— Consignes —
(a) Répondez brièvement à ces questions sur le témoignage de Jérôme :
(i) Quel anniversaire Jérôme vient-il de fêter ?
(ii) Quel métier exerçait son père ?
(iii) Quel jour ses parents se sont-ils disputés pour une histoire de gâteau ?
(b) Prolongez le témoignage de Jérôme à la suite du dernier intertitre, s'il vous plaît.

Silhouette élégante. Sourire ultra-bright. Lui vient des beaux quartiers du bassin cagnois. Il a grandi avec "des parents qui se sont déchirés au quotidien". Jérôme [son prénom a été modifié pour préserver son anonymat] vient de souffler sa 29e bougie. Il déteste fêter ses anniversaires...

"Le jour de mes 7 ans, ils se sont disputés pour une histoire de gâteau. Les assiettes ont volé. Les hurlements." Les coups qui pleuvent. Sa mère qui pleure. Enfance traumatisante. Enfant traumatisé. L’angoisse. La peur. La haine. La colère.

"Chacun avait un rôle à tenir"

"Ma mère était femme au foyer. Mon père, un homme d’affaires reconnu. Le genre de monsieur respecté. Quand il y avait des dîners organisés à la maison, devant les invités, c’était comme si chacun avait un rôle. Il fallait le tenir: enfant sage, brillant à l’école. Couple parfait: une belle situation, une grande villa. Et souvent, dès que les invités partaient, c’était une autre ambiance. Pour une phrase que ma mère avait pu dire, un truc qu’elle avait mal fait, là, ça tombait. Personne ne se doutait de rien. Il n’était pas fou, il ne la frappait jamais au visage. Et elle cachait tout. Dès que mes parents me disaient: 'Va dans ta chambre', je savais parfaitement ce qu’il se passait, même si j’étais petit."

Les bruits. Les cris. "Après les crises, c’était mon père qui me faisait un bisou pour m’endormir. Mais moi, je n’arrivais pas à dormir. Je rêvais de le tuer! Qu’il meure! Je me disais: 'Quand tu seras grand, tu vas le buter'."

"Viens maman, on s'en va"

[Entrées de données enregistrées]
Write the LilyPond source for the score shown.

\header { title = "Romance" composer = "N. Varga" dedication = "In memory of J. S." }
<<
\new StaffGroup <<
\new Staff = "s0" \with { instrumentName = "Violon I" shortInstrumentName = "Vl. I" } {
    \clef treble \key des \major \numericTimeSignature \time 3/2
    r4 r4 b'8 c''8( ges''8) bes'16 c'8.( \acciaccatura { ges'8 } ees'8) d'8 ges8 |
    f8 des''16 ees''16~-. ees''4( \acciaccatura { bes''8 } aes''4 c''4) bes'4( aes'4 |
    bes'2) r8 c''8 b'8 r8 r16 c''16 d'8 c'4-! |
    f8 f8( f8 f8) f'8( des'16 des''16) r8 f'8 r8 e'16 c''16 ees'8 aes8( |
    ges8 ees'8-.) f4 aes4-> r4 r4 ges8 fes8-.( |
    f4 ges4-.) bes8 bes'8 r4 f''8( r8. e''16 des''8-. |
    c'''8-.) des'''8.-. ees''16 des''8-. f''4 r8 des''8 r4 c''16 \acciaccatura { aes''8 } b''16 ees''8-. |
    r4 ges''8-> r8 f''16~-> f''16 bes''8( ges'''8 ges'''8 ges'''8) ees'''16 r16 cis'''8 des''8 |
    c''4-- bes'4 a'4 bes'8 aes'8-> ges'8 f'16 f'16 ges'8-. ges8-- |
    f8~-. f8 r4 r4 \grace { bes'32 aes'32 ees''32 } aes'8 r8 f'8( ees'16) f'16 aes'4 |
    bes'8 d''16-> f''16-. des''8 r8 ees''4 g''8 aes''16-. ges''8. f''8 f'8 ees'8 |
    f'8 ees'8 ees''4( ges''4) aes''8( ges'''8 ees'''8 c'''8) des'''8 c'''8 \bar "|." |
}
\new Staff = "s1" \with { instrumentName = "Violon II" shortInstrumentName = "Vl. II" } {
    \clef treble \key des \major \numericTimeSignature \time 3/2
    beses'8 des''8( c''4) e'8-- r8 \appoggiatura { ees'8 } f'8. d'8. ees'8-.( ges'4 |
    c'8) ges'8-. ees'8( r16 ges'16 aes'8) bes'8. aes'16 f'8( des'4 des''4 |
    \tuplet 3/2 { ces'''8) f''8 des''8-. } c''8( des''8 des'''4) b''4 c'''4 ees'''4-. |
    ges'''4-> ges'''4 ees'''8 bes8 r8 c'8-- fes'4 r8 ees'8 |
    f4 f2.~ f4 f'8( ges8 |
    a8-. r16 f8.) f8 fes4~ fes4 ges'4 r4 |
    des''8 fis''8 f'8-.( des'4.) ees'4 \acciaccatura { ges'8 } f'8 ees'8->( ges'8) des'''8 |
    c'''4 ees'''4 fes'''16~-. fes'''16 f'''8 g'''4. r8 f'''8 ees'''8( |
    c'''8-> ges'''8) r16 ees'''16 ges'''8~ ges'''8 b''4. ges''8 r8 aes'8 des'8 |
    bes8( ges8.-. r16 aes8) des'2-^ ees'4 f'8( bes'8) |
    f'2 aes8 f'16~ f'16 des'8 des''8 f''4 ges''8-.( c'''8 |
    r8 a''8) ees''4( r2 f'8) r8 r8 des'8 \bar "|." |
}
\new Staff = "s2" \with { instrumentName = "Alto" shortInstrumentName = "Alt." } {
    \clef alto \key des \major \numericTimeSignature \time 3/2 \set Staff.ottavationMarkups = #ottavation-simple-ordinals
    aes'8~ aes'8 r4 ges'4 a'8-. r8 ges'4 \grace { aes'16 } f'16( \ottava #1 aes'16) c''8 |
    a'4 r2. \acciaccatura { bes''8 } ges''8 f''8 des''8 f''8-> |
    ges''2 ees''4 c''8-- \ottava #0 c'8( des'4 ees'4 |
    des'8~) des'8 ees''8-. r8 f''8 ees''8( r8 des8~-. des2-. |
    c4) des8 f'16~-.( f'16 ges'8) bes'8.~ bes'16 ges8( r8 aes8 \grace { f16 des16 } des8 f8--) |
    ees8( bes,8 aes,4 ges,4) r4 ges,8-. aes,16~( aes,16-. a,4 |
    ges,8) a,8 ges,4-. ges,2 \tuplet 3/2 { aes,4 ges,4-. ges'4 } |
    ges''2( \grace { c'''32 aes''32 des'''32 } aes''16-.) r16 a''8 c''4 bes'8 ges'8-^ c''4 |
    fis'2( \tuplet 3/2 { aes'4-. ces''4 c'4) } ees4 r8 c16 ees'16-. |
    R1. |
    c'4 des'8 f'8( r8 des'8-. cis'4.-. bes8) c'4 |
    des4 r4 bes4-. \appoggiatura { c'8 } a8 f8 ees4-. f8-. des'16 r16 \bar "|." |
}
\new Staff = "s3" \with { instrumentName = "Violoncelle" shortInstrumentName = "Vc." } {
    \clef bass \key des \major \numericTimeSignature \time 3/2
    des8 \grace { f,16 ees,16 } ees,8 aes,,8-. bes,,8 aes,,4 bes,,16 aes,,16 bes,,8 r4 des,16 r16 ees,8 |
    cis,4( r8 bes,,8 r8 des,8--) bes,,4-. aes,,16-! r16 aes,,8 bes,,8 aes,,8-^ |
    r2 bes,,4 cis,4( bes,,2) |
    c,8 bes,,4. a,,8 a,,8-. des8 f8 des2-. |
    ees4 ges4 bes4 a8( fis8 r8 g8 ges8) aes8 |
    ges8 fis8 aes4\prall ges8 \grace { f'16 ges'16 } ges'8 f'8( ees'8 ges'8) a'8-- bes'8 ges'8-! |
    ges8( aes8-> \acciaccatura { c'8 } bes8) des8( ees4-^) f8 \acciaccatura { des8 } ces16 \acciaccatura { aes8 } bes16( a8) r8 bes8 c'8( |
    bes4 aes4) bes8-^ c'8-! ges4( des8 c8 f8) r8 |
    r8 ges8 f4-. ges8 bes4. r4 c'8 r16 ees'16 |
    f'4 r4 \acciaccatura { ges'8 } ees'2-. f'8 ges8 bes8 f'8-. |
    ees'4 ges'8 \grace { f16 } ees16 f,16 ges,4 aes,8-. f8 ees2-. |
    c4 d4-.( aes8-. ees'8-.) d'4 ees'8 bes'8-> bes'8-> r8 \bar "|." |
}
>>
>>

— Corrigés —
(a)
(i) Sa 29e bougie, soit ses 29 ans.
(ii) Homme d'affaires reconnu.
(iii) Le jour de ses 7 ans.

(b)
Le petit garçon devient grand. "Adolescent, j’ai pété un câble. Je me battais souvent. Je provoquais, juste pour me battre. Toujours avec des mecs costauds." Avec les filles, "c’était tout à fait autre chose. J’étais et je suis toujours ultra-protecteur".

Embrouilles. Conneries. Fumette... "J’étouffais dans ce rôle de petit-bourgeois." Les parents se font convoquer au collège. C’est le déclic pour l’adolescent. Il parle, d’abord, avec sa mère. "D’un coup, mes parents me demandaient pourquoi je me battais... Avec le recul, c’était drôle: tout ce non-dit... En fait, les violences, c’était un sujet extrêmement tabou. Un jour, j’ai discuté avec ma mère. J’en avais besoin. On a pleuré. On s’est pris dans les bras. J’avais besoin de lui dire que j’étais là."

Mais, très vite, sa colère s’est retournée contre sa mère. "Après cette discussion franche, combien de fois, je lui ai dit: 'Viens maman, on s’en va. Tu ne peux pas continuer comme ça. Tu mérites mieux!' Et combien de fois, elle m’a répondu: 'J’aime ton père. Nous sommes heureux, malgré tout'. Et ça, ça me rendait complètement fou! Ce 'malgré tout'."

"Je n’ai plus de lien avec mon père"

La parole de Jérôme libérée, il trouve une oreille attentive: celle de sa tante maternelle. "Au départ, elle ne voulait pas y croire. Et puis, j’ai apporté des preuves. Je lui ai demandé de passer à l’improviste un soir, sans prévenir. Et là, elle a compris plein de choses. Peu de temps après, ma mère a lâché le morceau. Jamais devant mon père, juste avec sa sœur."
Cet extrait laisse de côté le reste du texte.